I was thinking about the interns and residents I’ve interacted with during my clinical rotations so far, and the ones I’ve learned from and enjoyed working with the most were the people who 1) treated me like a peer (we are in fact mostly the same age, since I gallivanted around Taiwan and then did a post-bac before med school) and 2) encouraged me to ask even the most banal questions, sometimes even twice because I would forget the answer and even the fact that I had asked the question. These people, likely not coincidentally, were also the most beloved by patients.

Dr. Larry Chu’s advice was that sometimes the best way to use your power is to relinquish it. I’ll be thinking a lot about that idea as I continue my training.

Last, but not least:

#5: I am a nerd.

This we already knew (if you are reading this post, you are probably too). During the conference coffee breaks, I tried out Stanford Neurosurgery Department’s virtual reality neurosurgery headset. Through hand-controllers and moving one’s head while wearing the headset, a physician can visualize the inside of the brain in 3D. While wearing it, I zoomed right into the 3D image of a real patient’s brain, ultimately seeing the arteriovenous malformation (the medical problem in this case) looming in front of me like a tangled medusa.

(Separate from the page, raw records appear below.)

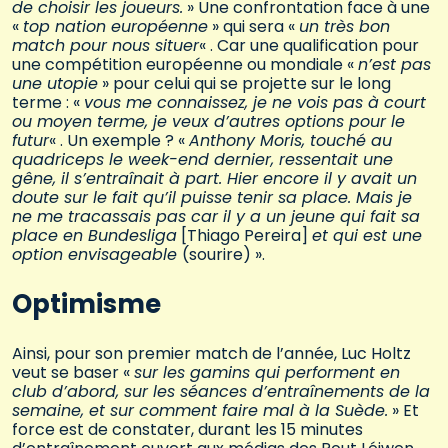
de choisir les joueurs.
» Une confrontation face à une
«
top nation européenne
» qui sera «
un très bon
match pour nous situer
« . Car une qualification pour
une compétition européenne ou mondiale «
n’est pas
une utopie
» pour celui qui se projette sur le long
terme : «
vous me connaissez, je ne vois pas à court
ou moyen terme, je veux d’autres options pour le
futur
« . Un exemple ? «
Anthony Moris, touché au
quadriceps le week-end dernier, ressentait une
gêne, il s’entraînait à part. Hier encore il y avait un
doute sur le fait qu’il puisse tenir sa place. Mais je
ne me tracassais pas car il y a un jeune qui fait sa
place en Bundesliga
[Thiago Pereira]
et qui est une
option envisageable
(sourire) ».
Optimisme
Ainsi, pour son premier match de l’année, Luc Holtz
veut se baser «
sur les gamins qui performent en
club d’abord, sur les séances d’entraînements de la
semaine, et sur comment faire mal à la Suède.
» Et
force est de constater, durant les 15 minutes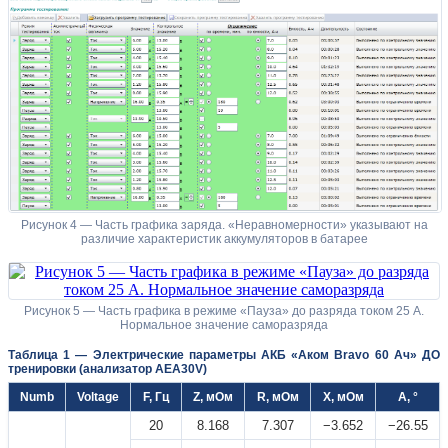
Рисунок 4 — Часть графика заряда. «Неравномерности» указывают на
различие характеристик аккумуляторов в батарее
Рисунок 5 — Часть графика в режиме «Пауза» до разряда током 25 А.
Нормальное значение саморазряда
Таблица 1 — Электрические параметры АКБ «Аком Bravo 60 Ач» ДО
тренировки (анализатор АЕА30V)
Numb
Voltage
F, Гц
Z, мОм
R, мОм
X, мОм
A, °
20
8.168
7.307
−3.652
−26.55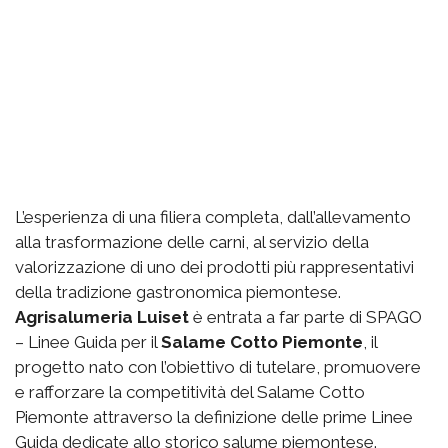
L’esperienza di una filiera completa, dall’allevamento
alla trasformazione delle carni, al servizio della
valorizzazione di uno dei prodotti più rappresentativi
della tradizione gastronomica piemontese.
Agrisalumeria Luiset
è entrata a far parte di SPAGO
– Linee Guida per il
Salame Cotto Piemonte
, il
progetto nato con l’obiettivo di tutelare, promuovere
e rafforzare la competitività del Salame Cotto
Piemonte attraverso la definizione delle prime Linee
Guida dedicate allo storico salume piemontese.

The other technology I tried I out was 3D printed airways for practice intubation in medical training. A lot of the dummies we use in medical school are great for practice, but they can be expensive and not necessarily customizable. Here, EasyFit founder Dr. Kashif Pirzada and medical student Lily Park were demonstrating how 3D printing not only was much cheaper, but allows you to model different airways, including pediatric airways and difficult airways, to lead to a greater range of practice. (And I did successfully intubate the mock pediatric airway on my first try – phew!)